(DOCUMENT TEXT)

Who would have thought that voting would have made Iraqi expats dance and sing, enthused about their chance to cast a ballot. For a year, we had been used to scenes of insurgents blowing themselves up, people having their throats cut, building destroyed, a country involved in a so-called civil war under foreign occupation. Like a broken record, the media showed us an Iraq slipping into chaos where an election was but a useless farce.

Listening to Iraqi expatriates or former refugees in Australia, Dubai, Iran, Syria or Great Britain one is instead surprised. Some told AsiaNews that the elections are a great opportunity, a "small step" forward on the path towards a free Iraq.

So far the media has tended to highlight the lowlights: a lop-sided and sepia-like election campaign, curfews in the cities, closed airports and sealed borders . . . And yet four Iraqis in five want the elections. Even Sunnis are not against them—they just want them delayed to be better organised.

Iraq's interim government decided otherwise. Better bite the bullet now and go for the elections for there is no certainty that a delay would have improved security.

(End DOCUMENT TEXT)

▸ SET OF TASKS:
1. According to the passage on Iraq's elections, what share of Iraqis want the elections?
2. Reproduce the passage on Iraq's elections word for word, starting at the words "Iraq's interim government" and stopping after "have improved security.".

(INPUT DATA)

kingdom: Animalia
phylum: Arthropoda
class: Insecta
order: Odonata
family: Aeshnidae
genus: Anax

(End INPUT DATA)

▸ TASK-BY-TASK SOLUTIONS:
1. Four Iraqis in five.

2.
Iraq's interim government decided otherwise. Better bite the bullet now and go for the elections for there is no certainty that a delay would have improved security.